Le désastre laissé par Gelsinger est encore en cours de nettoyage par Chen Liwu.

Un autre enjeu clé est de savoir si la demande en CPU pour l’inférence est structurelle ou cyclique. La réponse n’est pas encore claire. À mesure que la capacité des agents IA progresse, l’architecture des puces pourrait encore évoluer. AMD accélère, Arm accélère, Nvidia aussi se tourne vers le CPU.

Intel a obtenu une fenêtre, mais celle-ci ne durera pas éternellement.

Chen Liwu a déclaré dans ses résultats : “L’Intel d’aujourd’hui est radicalement différente de celle que j’ai rejoint il y a un peu plus d’un an. Nous revenons à nos fondamentaux, guidés par les données, en maintenant une conscience de la crise, en centrant nos efforts sur l’ingénierie.”

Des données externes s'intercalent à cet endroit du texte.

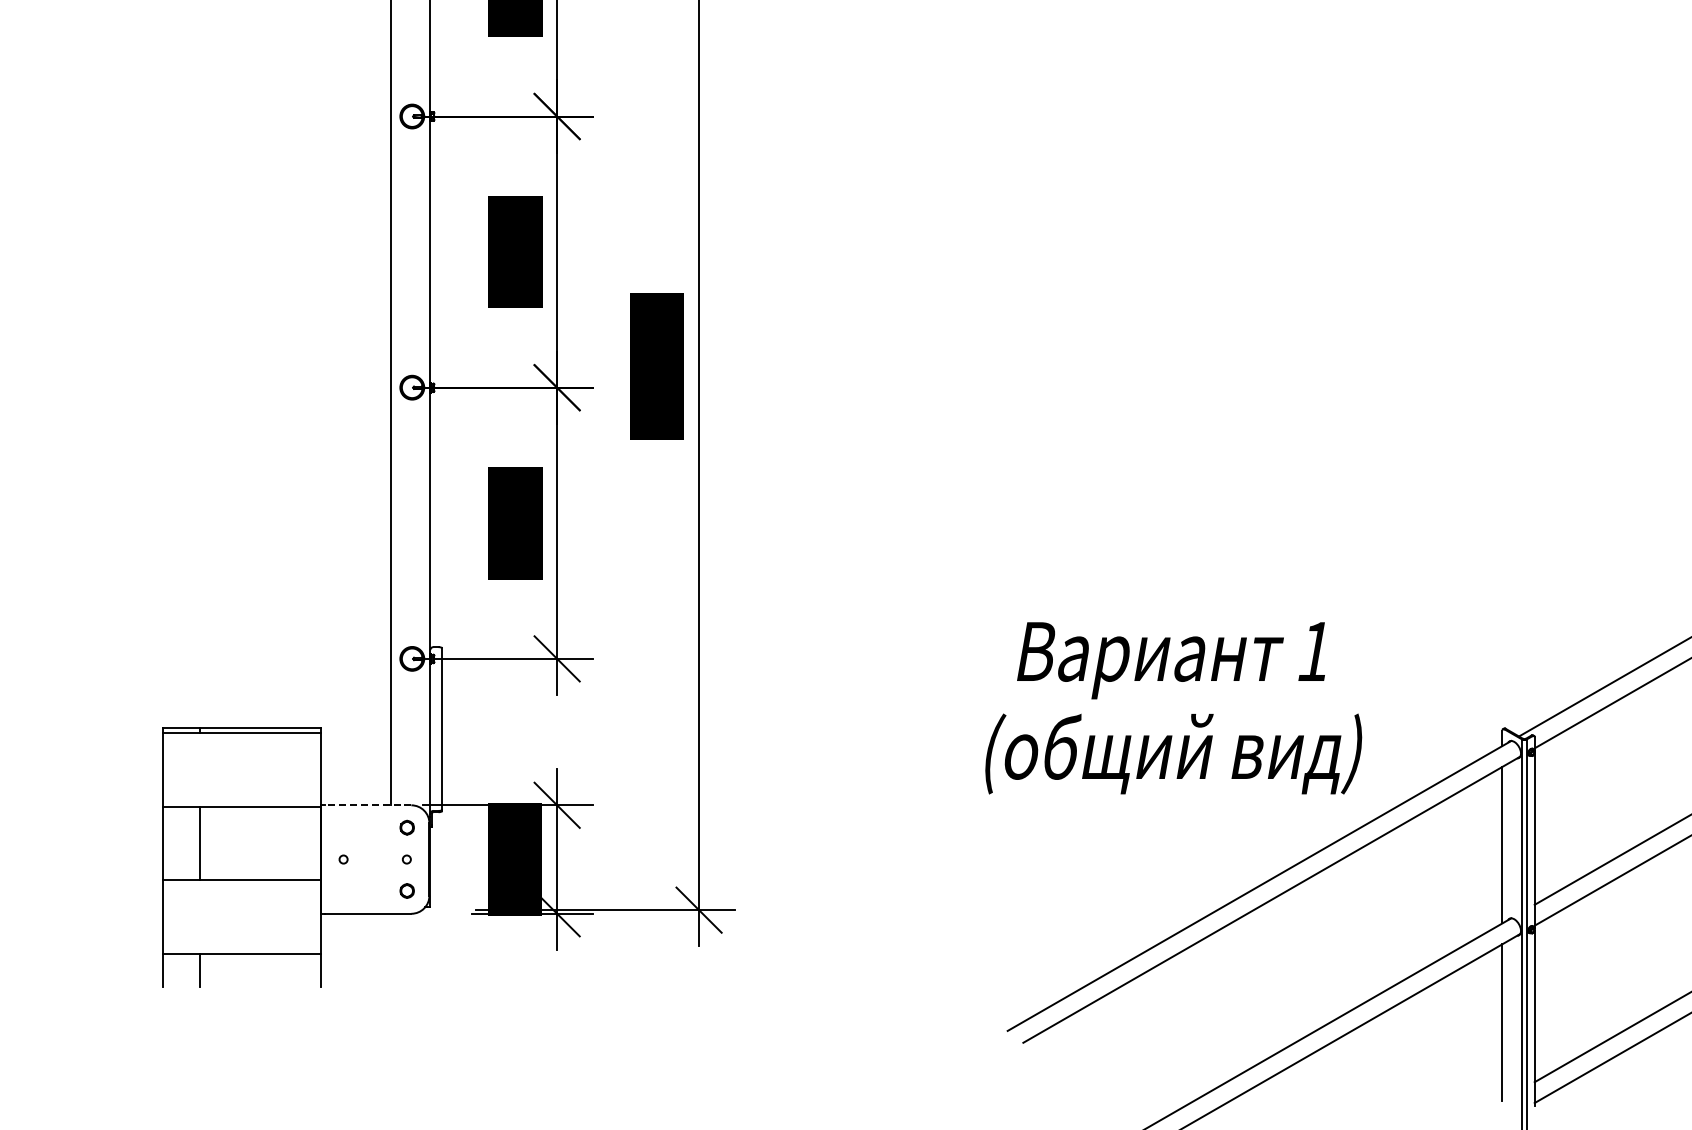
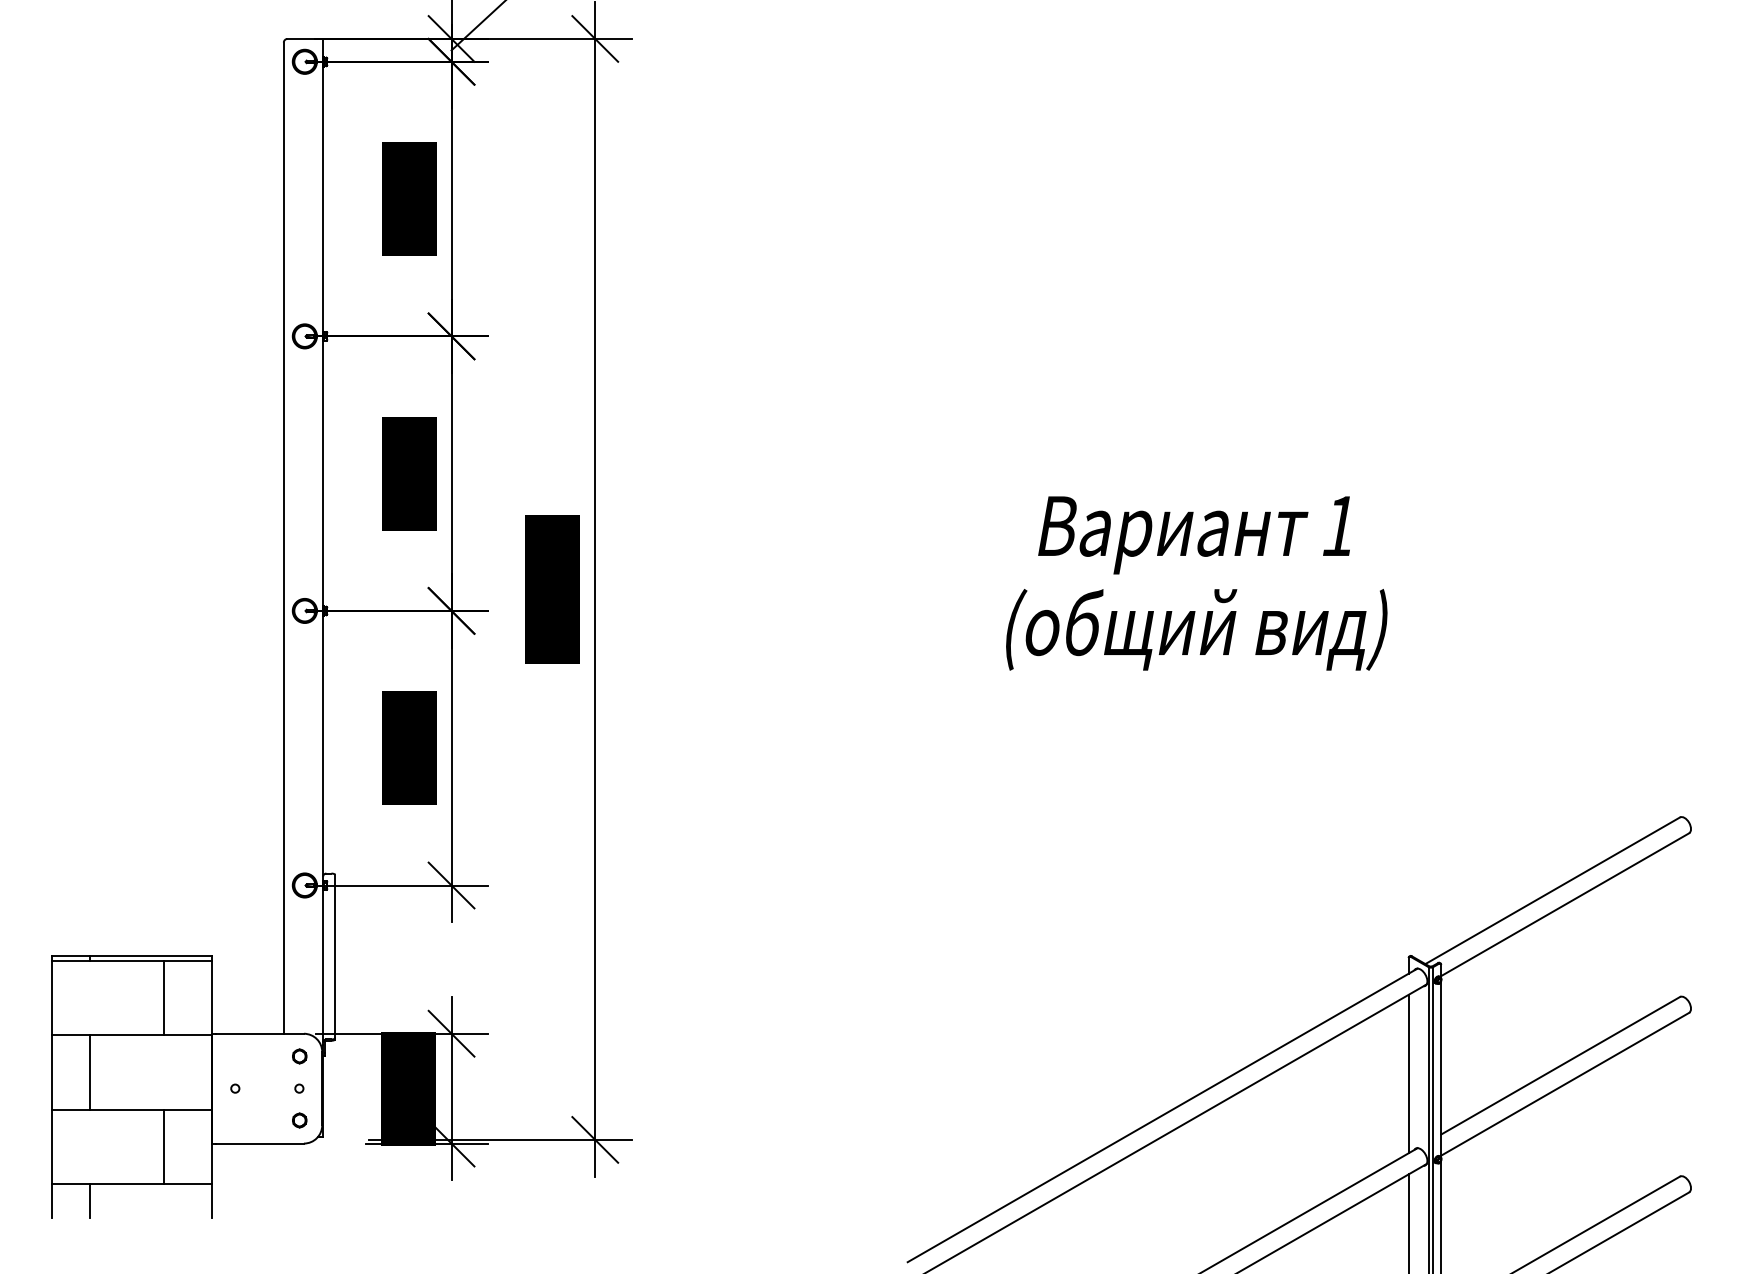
text: (1173, 708) -> (1196, 583), moved
line: (273, 769) -> (164, 997), added
line: (368, 805) -> (260, 1033), dashed -> solid
line: (273, 916) -> (164, 1146), added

Cette phrase ne ressemble pas à celle d’un vainqueur, mais plutôt à celle d’un survivant qui commence à se relever après un creux profond.

Intel a connu près de cinq années de lutte, trois CEO, plus de 15 000 suppressions d’emplois, une perte de valeur de près de 2000 milliards de dollars, son éviction du Dow, et une pression constante de la part de ses concurrents. Au plus bas, son cours est revenu à il y a dix ans.

Puis, l’ère de l’inférence IA a commencé discrètement. Sa reprise n’est pas uniquement due à ses efforts, mais aussi à un changement cyclique dans l’industrie.

Les cycles passent, mais beaucoup d’entreprises n’ont pas eu cette chance.

【Hors mise en page】 :

Historiquement, chaque grande vague technologique a créé des gagnants, mais aussi des victimes.

Parfois, une même vague technologique vous abat d’abord, puis vous redresse.

L’échec d’Intel dans l’ère de l’entraînement IA, sa possible victoire dans l’ère de l’inférence IA, restent encore à prouver.

Mais cette hausse de près de 20 %, au moins, montre une chose :

Le marché pense qu’il lui reste encore quelque chose à jouer.